Harrison D. Walker (b. Huntsville, AL) completed his undergraduate degree in Studio Art at the University of Alabama in Huntsville and received his MFA in Photography at Tyler School of Art, Temple University, in Philadelphia, PA. He currently lives in Athens, Georgia where he is continuing his research of photographic materialism. Walker is interested in the visual language created by the limits of the basic chemical components in photography and explores this through abstract forms often containing little to no subject. His work references the otherworldly, questioning our perception of time and our relation to the landscape. Walker has shown at Corey Daniels Gallery, Wells, Maine; Soho Photo, New York, NY; City Hall, Philadelphia, PA; and Pop Gallery, Brisbane, Australia, among others. His work was recently featured in The Hand Magazine and Light Leaked. Works can be found in the Collection at Candela Books + Gallery, Richmond, VA and in The Free Library of Philadelphia Print and Picture Collection. Limited books may be purchased at The Print Center store in Philadelphia, PA.
PROJECT SPOTLIGHT: Portals
2015 – 2017
I find myself working at the boundaries of what I do not understand. My work is driven by photographic materialism, exploring the physical material components that make up photographic objects.
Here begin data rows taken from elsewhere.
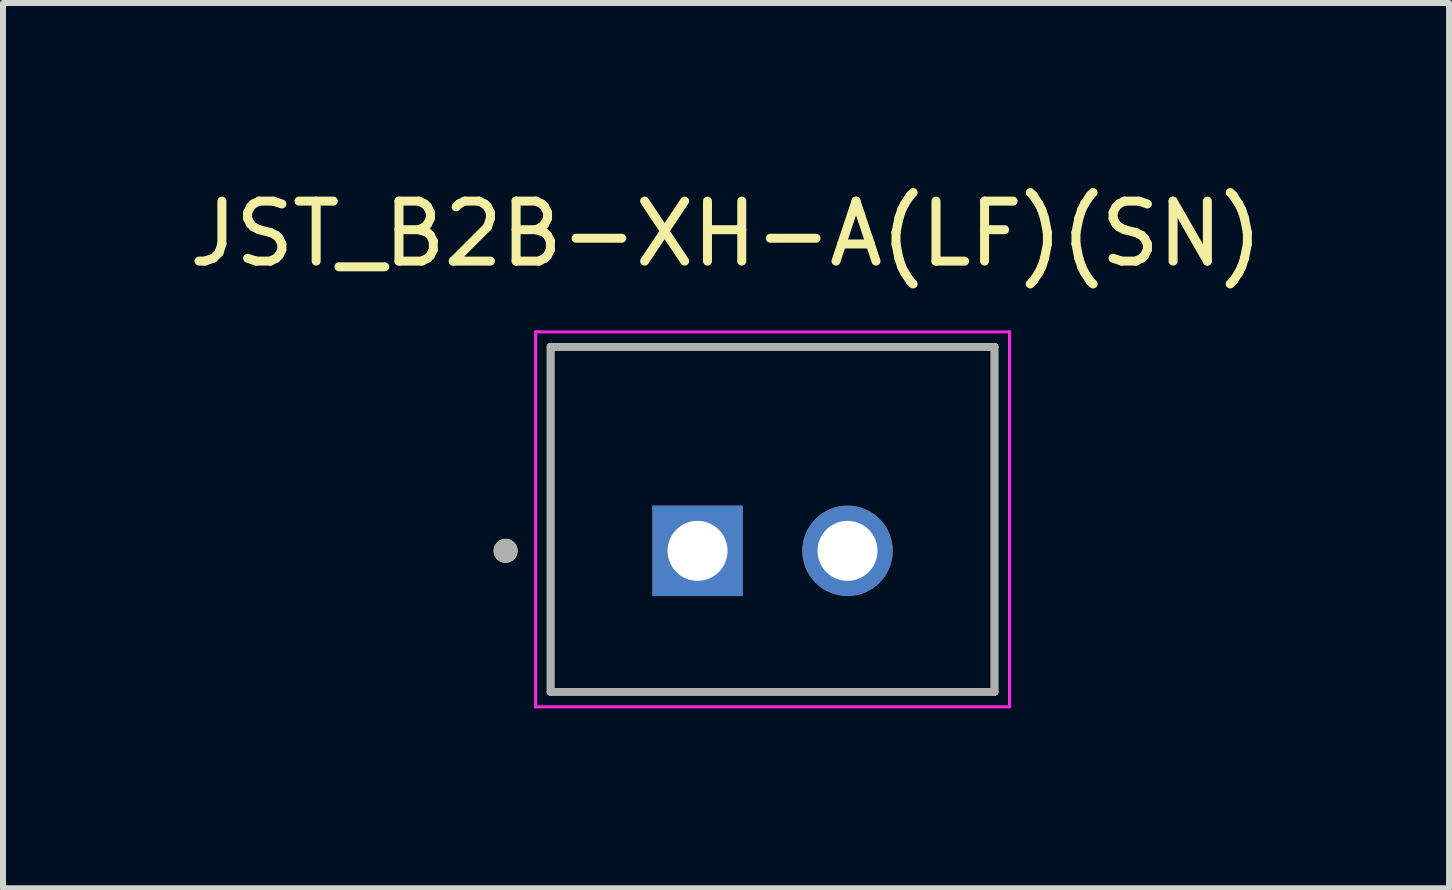
<source format=kicad_pcb>
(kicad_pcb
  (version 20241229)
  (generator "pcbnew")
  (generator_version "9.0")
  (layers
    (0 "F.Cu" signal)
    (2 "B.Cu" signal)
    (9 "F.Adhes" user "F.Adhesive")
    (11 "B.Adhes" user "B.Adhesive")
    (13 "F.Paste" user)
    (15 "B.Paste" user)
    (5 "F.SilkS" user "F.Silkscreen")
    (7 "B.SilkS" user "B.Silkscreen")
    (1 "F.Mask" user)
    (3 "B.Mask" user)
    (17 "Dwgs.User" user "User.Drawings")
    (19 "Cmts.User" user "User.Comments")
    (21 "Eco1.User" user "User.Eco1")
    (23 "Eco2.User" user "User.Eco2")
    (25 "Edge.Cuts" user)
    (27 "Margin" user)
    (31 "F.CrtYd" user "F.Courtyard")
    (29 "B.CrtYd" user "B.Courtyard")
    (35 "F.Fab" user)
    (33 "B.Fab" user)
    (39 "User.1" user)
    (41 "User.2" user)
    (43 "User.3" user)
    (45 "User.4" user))
  (footprint "JST_B2B-XH-A(LF)(SN)"
    (layer "F.Cu")
    (at 9.829 5.608)
    (property "Reference" "JST_B2B-XH-A(LF)(SN)" (at -0.775 -4.76 0) (layer "F.SilkS") (effects (font (size 1 1) (thickness 0.15))))
    (attr through_hole)
    (fp_line (start -3.7 -2.875) (end 3.7 -2.875) (stroke (width 0.127) (type solid)) (layer "F.SilkS"))
    (fp_line (start -3.7 2.875) (end -3.7 -2.875) (stroke (width 0.127) (type solid)) (layer "F.SilkS"))
    (fp_line (start 3.7 -2.875) (end 3.7 2.875) (stroke (width 0.127) (type solid)) (layer "F.SilkS"))
    (fp_line (start 3.7 2.875) (end -3.7 2.875) (stroke (width 0.127) (type solid)) (layer "F.SilkS"))
    (fp_circle (center -4.45 0.525) (end -4.35 0.525) (stroke (width 0.2) (type solid)) (fill no) (layer "F.SilkS"))
    (fp_line (start -3.95 -3.125) (end -3.95 3.125) (stroke (width 0.05) (type solid)) (layer "F.CrtYd"))
    (fp_line (start -3.95 3.125) (end 3.95 3.125) (stroke (width 0.05) (type solid)) (layer "F.CrtYd"))
    (fp_line (start 3.95 -3.125) (end -3.95 -3.125) (stroke (width 0.05) (type solid)) (layer "F.CrtYd"))
    (fp_line (start 3.95 3.125) (end 3.95 -3.125) (stroke (width 0.05) (type solid)) (layer "F.CrtYd"))
    (fp_line (start -3.7 -2.875) (end 3.7 -2.875) (stroke (width 0.127) (type solid)) (layer "F.Fab"))
    (fp_line (start -3.7 2.875) (end -3.7 -2.875) (stroke (width 0.127) (type solid)) (layer "F.Fab"))
    (fp_line (start 3.7 -2.875) (end 3.7 2.875) (stroke (width 0.127) (type solid)) (layer "F.Fab"))
    (fp_line (start 3.7 2.875) (end -3.7 2.875) (stroke (width 0.127) (type solid)) (layer "F.Fab"))
    (fp_circle (center -4.45 0.525) (end -4.35 0.525) (stroke (width 0.2) (type solid)) (fill no) (layer "F.Fab"))
    (pad "1" thru_hole rect (at -1.25 0.525) (size 1.508 1.508) (drill 1) (layers "*.Cu" "*.Mask"))
    (pad "2" thru_hole circle (at 1.25 0.525) (size 1.508 1.508) (drill 1) (layers "*.Cu" "*.Mask")))
  (gr_rect
    (start -3 -3)
    (end 21.107 11.758)
    (stroke (width 0.1) (type default))
    (fill no)
    (layer "Edge.Cuts")))
</source>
The images and objects created reference time, memory, history, and the otherworldly. By working intuitively through the process of search and discovery, I employ the visual alchemy of printmaking, drawing, and photographic materials to create forms that evoke an experiential and emotional viewing. I am interested in abstract forms, departing from the traditionally indexical and referential qualities inherent in photographs and imagery. Searching for forms through found and created imagery, I create visuals that become evocative. The subjects I seek are intangible: the sublime; the emotional; the psychological.
My most recent series, Portals, is a series of fifty-nine variations of a repeated circular form – showing similarities and differences of color and surface made by printmaking and photographic techniques. Similar to a Rorschach test, Portals is intended to explore how the viewer perceives variations in texture, surface, color, image, and time. Portals is also concerned with exploring the unavoidable differences that occur between prints when using hand applied techniques. Shown with the installation is an instruction manual with directions to recreate each print. The manual includes a photographic reference image, needed materials, and the steps necessary to create the print. Most of the prints in this series are stable however, there are certain variations that will continue to change over the course of time.
When and where did Portals begin?
Portals began in the Fall of 2014, but I didn’t know it. At the end of my first semester of grad school, we had a studio clean-up day where I came across these two, heavy, twenty-inch metal disks. Their physicality, unknown origin, and function all interested me. By the end of my second semester I finally did something with them: I made three prints. They were the last three prints I made of my first year of graduate school. They had both photographic emulsion and etching ink on them - experiments. I made them and then, almost immediately, left for Maine to work for the summer. I brought them with me, but only looked at them from time to time - I never actually did anything else with them. When I got back to Philadelphia to finish my second year of grad school, it was the first thing I saw and was my obvious next step. They still excited me. I saw something in them in that moment that really intrigued me. They had such a beautiful and physical, obeject-y quality. And, a thesis show was on the horizon. I took what excited me about them in the first place, experimenting with what I didn’t know, and ran with it. I tried any and every combination I could think of. I initially started thinking about them as binaries. If I tried one thing, then what was the opposite of that – visually and technically. This eventually evolved into a series of 59 prints, and when installed, one of the two disks took the sixtieth “print position.” I had taken notes as I had gone along and after seeing the installation as a whole began to create an instruction manual to accompany the series. It is still only a mock up, but is slowly moving forward. Although I have other things I am working on, this project is still at the forefront of my thought and daily activity.
Where do you see this body of work going?
This project is still in progress. I fear that it may never feel finished. I have just begun printing the edition and am now revisiting the instructions and attempting to recreate them via my own instruction and memory. So far things are working out, but I’m only on 14 of 59! They are currently on view (almost in their entirety) at Corey Daniels Gallery in Wells, Maine. I hope to continue to show this work either in its entirety or in broken down iterations in other venues. I’m curious how their installation may affect their viewing experience.
What helps you sustain your current creative practice?
Currently, I would say I’m living the dream. I haven’t found a full-time job in Athens yet, but have been fortunate enough to have sold several prints. This has given me the ability to continue with editioning the project. With that, working on the edition is consuming a lot of my time, in a good way. In general, I try to do something, anything, at least at once per day which helps me sustain a creative flow, although this isn’t always possible. If I’m not physically making something, I like to mine archives, listen to music, and cook. I think sometimes cooking is just as creative an act as art making, and find it can bring motivation to make work.
What’s next for you?
If in 5 years, I was allowed to make work that I still feel engaged with on a daily basis, I will be happy. I would love to open a multi-use space with my partner - part gallery, part studio. I really love the technical side of making and want to run a studio/shop to facilitate the ability for others to also make work.